Seu comportamento levantou debates sobre psicopatia, transtornos de personalidade e até violência doméstica silenciosa.
A vida após a prisão

Elize cumpre sua pena em regime semiaberto desde 2022. Durante esse período, lançou uma série de entrevistas e até protagonizou o documentário “Elize Matsunaga: Era uma Vez um Crime”, na Netflix.
Hoje, ela tenta reconstruir sua vida longe dos holofotes e da fama trágica que a marcou. Sua filha, fruto do relacionamento com Marcos, foi entregue à guarda da família paterna.
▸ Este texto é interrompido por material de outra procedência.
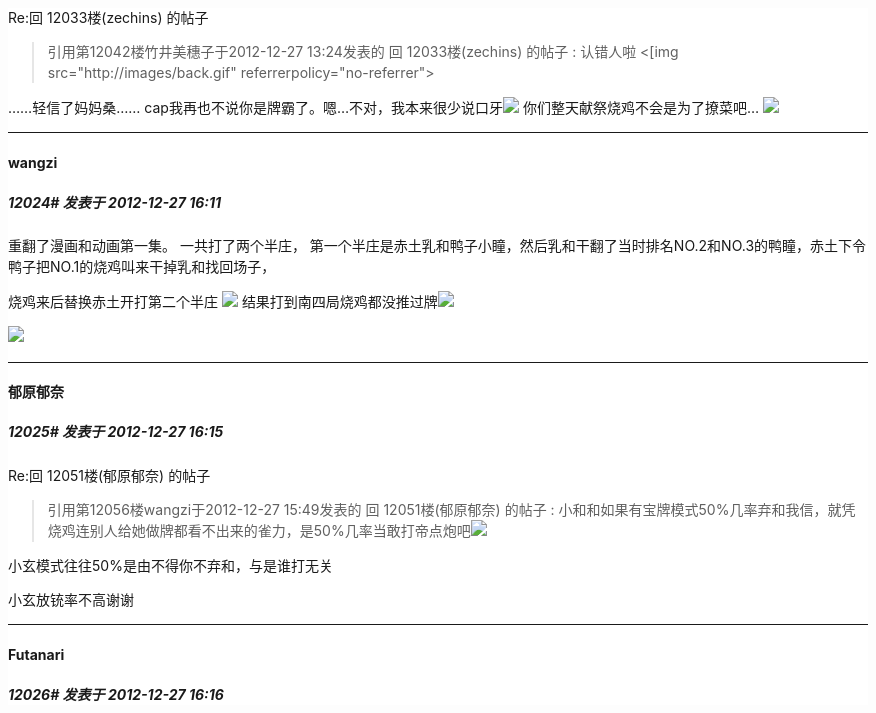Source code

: Re:回 12033楼(zechins) 的帖子


<blockquote>引用第12042楼竹井美穗子于2012-12-27 13:24发表的 回 12033楼(zechins) 的帖子 :
认错人啦 <[img src="http://images/back.gif" referrerpolicy="no-referrer"></blockquote>……轻信了妈妈桑……
cap我再也不说你是牌霸了。嗯…不对，我本来很少说口牙<img src="https://static.saraba1st.com/image/smiley/face/33.gif" referrerpolicy="no-referrer">
你们整天献祭烧鸡不会是为了撩菜吧… <img src="https://static.saraba1st.com/image/smiley/face/149.gif" referrerpolicy="no-referrer">







-----

####  wangzi  
##### 12024#       发表于 2012-12-27 16:11




重翻了漫画和动画第一集。
一共打了两个半庄，
第一个半庄是赤土乳和鸭子小瞳，然后乳和干翻了当时排名NO.2和NO.3的鸭瞳，赤土下令鸭子把NO.1的烧鸡叫来干掉乳和找回场子，

烧鸡来后替换赤土开打第二个半庄
<img src="http://a1.att.hudong.com/25/61/19300001363332135659619871622_950.jpg" referrerpolicy="no-referrer">
结果打到南四局烧鸡都没推过牌<img src="https://static.saraba1st.com/image/smiley/face/119.gif" referrerpolicy="no-referrer"> 

<img src="http://a1.att.hudong.com/81/60/19300001363332135659604911252_950.jpg" referrerpolicy="no-referrer">







-----

####  郁原郁奈  
##### 12025#       发表于 2012-12-27 16:15

Re:回 12051楼(郁原郁奈) 的帖子


<blockquote>引用第12056楼wangzi于2012-12-27 15:49发表的 回 12051楼(郁原郁奈) 的帖子 :
小和和如果有宝牌模式50%几率弃和我信，就凭烧鸡连别人给她做牌都看不出来的雀力，是50%几率当敢打帝点炮吧<img src="https://static.saraba1st.com/image/smiley/face/26.gif" referrerpolicy="no-referrer"></blockquote>小玄模式往往50%是由不得你不弃和，与是谁打无关

小玄放铳率不高谢谢







-----

####  Futanari  
##### 12026#       发表于 2012-12-27 16:16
Um caso que ainda gera debate
O caso Elize Matsunaga ultrapassou o noticiário e se tornou tema de estudos acadêmicos, discussões sociais e séries de entretenimento true crime. Ele expõe as complexidades de relacionamentos abusivos, do papel da mulher na sociedade e dos julgamentos públicos em tempos de internet.
Mesmo mais de uma década depois, a história ainda desperta curiosidade — e horror.

Conclusão: o Brasil nunca esquecerá
Elize Matsunaga entrou para a história criminal brasileira não apenas pelo ato brutal, mas pela complexidade do contexto que o cercou. A mistura de amor, traição, dinheiro e morte chocou e dividiu a opinião pública.